When it came to college, however, there was never any doubt he would go. Walking away from earning a degree was not an option.

“He always wanted to move on after high school,” Robin said. “He wants a job in a field he loves, just like everyone else.”

Because of his grades, Tim earned the Presidential Scholarship to Lorain County Community College. The choice seemed obvious. LCCC’s nearby campus let him stay close to home and family, and the flexible schedule allowed him to work part time. Robin contacted the college’s accessibility services, which partners with the campus community to create equitable access to eligible students, while promoting disability as one aspect of diversity.

“From the beginning, we’ve had great support at LCCC,” Robin said. “The learning specialist, Jody Haserodt — amazing.
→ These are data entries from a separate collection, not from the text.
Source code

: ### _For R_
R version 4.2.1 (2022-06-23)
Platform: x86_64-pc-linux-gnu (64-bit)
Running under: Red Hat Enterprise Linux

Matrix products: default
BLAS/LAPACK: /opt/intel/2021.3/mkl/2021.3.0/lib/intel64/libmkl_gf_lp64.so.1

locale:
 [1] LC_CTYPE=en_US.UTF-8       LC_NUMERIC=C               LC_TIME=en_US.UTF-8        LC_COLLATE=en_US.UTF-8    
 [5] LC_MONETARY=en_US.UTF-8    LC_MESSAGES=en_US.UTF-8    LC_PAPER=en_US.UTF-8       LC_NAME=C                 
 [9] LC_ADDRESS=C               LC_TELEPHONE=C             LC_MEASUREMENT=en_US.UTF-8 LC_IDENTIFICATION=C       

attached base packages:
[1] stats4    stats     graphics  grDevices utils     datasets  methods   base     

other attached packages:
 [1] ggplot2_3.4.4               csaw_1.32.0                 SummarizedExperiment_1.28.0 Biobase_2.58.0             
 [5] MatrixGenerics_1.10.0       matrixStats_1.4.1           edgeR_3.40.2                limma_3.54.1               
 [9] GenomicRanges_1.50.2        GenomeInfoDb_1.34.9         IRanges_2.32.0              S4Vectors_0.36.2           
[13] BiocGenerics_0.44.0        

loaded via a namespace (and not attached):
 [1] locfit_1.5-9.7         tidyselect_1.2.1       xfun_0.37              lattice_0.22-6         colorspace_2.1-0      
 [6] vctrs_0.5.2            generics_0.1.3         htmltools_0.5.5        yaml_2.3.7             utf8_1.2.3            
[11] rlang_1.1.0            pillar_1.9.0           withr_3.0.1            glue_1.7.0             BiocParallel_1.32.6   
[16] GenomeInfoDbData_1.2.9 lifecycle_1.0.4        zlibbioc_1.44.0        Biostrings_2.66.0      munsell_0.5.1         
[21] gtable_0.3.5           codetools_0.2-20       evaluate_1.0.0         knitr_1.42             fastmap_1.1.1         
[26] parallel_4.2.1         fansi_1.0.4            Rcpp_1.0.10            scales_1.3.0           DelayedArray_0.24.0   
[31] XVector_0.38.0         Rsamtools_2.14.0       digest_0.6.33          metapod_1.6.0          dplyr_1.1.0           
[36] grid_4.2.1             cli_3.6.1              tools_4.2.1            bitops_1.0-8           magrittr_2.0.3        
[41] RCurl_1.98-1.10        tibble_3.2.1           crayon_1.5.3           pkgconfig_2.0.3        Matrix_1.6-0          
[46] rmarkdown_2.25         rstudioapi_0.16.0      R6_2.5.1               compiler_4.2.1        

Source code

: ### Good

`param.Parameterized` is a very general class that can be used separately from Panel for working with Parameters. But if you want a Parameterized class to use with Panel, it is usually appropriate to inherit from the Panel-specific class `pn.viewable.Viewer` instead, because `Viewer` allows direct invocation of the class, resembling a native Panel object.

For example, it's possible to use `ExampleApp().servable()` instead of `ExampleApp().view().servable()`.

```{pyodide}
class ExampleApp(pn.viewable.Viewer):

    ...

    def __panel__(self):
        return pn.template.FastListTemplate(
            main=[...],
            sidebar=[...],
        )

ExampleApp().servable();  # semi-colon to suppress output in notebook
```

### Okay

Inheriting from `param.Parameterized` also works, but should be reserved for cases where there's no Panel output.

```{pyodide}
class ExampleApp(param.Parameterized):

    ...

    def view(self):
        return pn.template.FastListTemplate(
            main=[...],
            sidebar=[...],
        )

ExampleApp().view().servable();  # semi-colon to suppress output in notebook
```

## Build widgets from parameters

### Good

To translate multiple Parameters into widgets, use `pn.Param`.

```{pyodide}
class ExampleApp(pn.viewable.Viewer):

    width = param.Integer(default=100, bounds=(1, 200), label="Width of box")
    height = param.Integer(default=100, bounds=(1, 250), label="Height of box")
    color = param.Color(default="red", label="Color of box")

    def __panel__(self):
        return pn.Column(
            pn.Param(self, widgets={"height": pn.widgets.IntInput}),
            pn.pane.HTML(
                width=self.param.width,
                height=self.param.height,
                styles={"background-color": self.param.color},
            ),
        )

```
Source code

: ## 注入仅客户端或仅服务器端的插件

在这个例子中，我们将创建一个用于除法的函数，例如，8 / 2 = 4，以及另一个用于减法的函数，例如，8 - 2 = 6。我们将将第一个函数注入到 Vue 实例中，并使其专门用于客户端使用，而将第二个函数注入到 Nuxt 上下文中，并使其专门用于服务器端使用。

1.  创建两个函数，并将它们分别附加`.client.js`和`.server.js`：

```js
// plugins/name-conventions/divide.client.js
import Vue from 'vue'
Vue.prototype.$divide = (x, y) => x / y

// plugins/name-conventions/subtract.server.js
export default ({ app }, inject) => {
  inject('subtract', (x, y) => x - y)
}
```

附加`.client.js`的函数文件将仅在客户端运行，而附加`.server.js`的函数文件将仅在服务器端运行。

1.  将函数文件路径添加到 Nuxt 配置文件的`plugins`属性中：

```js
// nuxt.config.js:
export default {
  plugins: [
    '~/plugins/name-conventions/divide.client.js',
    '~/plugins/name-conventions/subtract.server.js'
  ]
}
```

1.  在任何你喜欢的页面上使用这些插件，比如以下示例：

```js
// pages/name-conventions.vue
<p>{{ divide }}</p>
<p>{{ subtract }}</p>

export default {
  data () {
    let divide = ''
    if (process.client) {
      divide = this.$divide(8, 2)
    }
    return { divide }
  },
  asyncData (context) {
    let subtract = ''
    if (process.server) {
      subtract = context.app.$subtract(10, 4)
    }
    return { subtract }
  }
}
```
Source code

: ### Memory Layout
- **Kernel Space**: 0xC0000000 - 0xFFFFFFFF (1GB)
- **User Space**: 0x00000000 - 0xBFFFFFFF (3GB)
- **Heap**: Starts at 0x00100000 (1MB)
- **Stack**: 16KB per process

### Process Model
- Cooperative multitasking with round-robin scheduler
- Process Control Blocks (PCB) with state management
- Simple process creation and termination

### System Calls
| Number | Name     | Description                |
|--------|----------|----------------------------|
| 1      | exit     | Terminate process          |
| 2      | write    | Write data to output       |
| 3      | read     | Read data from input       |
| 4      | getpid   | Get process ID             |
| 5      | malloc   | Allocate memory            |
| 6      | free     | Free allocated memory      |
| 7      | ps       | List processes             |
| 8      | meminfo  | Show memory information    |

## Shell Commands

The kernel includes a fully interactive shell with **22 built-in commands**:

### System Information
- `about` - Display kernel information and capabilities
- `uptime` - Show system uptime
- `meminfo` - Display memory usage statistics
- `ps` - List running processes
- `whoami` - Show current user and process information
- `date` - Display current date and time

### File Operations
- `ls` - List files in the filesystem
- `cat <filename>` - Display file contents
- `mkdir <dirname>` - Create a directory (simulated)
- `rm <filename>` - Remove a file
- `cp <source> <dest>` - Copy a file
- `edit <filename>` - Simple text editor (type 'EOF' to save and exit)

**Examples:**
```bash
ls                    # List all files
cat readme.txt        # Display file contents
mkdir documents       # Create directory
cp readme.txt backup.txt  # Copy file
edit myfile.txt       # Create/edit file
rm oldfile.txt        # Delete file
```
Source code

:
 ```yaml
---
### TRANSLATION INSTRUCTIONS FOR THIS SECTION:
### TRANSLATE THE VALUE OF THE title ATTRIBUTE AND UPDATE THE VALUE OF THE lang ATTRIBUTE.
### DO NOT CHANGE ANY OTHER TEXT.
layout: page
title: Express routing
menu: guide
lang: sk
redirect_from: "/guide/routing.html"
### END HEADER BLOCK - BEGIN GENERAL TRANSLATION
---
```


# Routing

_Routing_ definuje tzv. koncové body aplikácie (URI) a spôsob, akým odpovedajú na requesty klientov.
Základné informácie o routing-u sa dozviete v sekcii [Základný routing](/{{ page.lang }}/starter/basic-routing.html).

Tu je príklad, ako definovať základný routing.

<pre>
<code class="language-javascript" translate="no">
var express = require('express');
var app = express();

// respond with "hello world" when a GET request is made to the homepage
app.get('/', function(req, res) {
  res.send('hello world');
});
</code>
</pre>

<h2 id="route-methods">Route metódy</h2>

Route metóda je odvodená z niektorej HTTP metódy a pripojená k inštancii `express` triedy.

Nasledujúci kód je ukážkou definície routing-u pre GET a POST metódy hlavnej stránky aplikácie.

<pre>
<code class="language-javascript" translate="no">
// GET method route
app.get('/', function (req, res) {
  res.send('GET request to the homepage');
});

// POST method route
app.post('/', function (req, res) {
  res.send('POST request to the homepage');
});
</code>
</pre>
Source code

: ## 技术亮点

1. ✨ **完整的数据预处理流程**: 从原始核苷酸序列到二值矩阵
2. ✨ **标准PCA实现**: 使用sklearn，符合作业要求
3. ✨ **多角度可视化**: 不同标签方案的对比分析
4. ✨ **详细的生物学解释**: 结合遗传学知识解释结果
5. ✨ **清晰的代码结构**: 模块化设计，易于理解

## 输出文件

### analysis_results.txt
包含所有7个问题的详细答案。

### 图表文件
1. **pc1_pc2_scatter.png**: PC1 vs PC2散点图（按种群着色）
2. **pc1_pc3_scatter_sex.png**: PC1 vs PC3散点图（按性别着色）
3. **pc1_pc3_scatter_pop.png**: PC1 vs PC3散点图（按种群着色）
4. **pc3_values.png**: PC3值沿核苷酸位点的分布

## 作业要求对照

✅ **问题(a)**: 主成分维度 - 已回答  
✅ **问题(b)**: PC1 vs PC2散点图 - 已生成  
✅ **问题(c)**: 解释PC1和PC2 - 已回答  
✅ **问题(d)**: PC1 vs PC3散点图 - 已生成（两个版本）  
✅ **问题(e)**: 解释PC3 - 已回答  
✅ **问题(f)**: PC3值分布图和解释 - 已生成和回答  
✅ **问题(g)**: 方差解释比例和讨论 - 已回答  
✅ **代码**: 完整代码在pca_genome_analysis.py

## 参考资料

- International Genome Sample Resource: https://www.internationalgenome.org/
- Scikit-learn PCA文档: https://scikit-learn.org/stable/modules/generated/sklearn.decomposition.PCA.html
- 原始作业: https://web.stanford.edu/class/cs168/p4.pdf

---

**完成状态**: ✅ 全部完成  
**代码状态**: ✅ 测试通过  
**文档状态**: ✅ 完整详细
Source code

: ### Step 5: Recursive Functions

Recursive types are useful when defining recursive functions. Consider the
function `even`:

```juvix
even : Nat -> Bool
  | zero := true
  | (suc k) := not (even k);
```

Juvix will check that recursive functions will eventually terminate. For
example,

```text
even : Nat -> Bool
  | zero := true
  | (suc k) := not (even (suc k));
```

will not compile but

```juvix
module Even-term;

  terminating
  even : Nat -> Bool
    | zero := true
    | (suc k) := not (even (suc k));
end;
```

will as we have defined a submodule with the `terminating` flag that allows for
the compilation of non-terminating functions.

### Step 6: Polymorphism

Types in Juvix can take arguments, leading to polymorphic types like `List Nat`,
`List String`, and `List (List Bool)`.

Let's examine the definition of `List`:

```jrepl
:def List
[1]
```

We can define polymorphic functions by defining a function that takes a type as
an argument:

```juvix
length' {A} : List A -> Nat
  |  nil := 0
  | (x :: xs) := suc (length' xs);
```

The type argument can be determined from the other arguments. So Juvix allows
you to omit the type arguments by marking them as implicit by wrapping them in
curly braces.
It’s so fun watching any of your kids make that transition, but it especially was with him.”

Accessibility services helped Tim purchase specialized technology to support him in class and provided accommodations, like having a scribe take notes for him and allowing for extended testing time.

“The support and assistance at Lorain County Community College was truly top notch,” Tim said. “It was all just making sure that I succeeded. I honestly don’t know where I would be without the guidance of LCCC.”

LCCC support provided Tim with a more equitable campus setting, but it’s clear his determination and drive comes from within. He says that to simply “live normally” he needs to work harder than most others. But that never slowed him down, it’s done the opposite.

“Tim is very driven,” Robin said. “He has been told multiple times by multiple people that he would not be able to do things in life, whether it be write, drive a car, build with Legos or play a particular Nintendo game. Once you tell Tim he can’t do something, he generally finds a way to do it. Maybe it’s not the conventional way, but he does find a way to do it.”

In May 2024, Tim will do what some doubted he would. He will graduate from LCCC with an associate of science in data and analytics. After that, Tim plans to enroll in LCCC’s University Partnership to earn his bachelor’s degree from Western Governors University. He’s also working with a job specialist to start his career in data analytics and hopes to work in the sports industry one day.

“Data puts another whole different perspective into the world,” he said, “I’m good, analytically speaking. I love how numbers shape the world.”

Robin said Tim’s three years at LCCC have been transformational for them both. She used to be involved in every part of his campus life, from making phone calls on his behalf to checking in with professors. Now, he’s doing it all. Including impacting others.

“He’s touched more people’s lives than you can imagine,” she said. “And he’s had some good people in his life who have stuck around him.”

No doubt those who have stuck around will be at LCCC on May 11 to watch Tim walk across the commencement stage and accept his diploma. It will be one moment in time that, for Tim, represents a lifetime of breaking down barriers, whether they were put in his way by cerebral palsy or those who doubted him. It will be a moment to recognize that he has and will continue to prove them wrong.

“I want to thank my parents for pushing me and putting me on the best possible path to success,” Tim said. “I had to overcome many obstacles to get where I am today, and I’m going to keep grinding.”


“The support and assistance at Lorain County Community College was truly top notch.”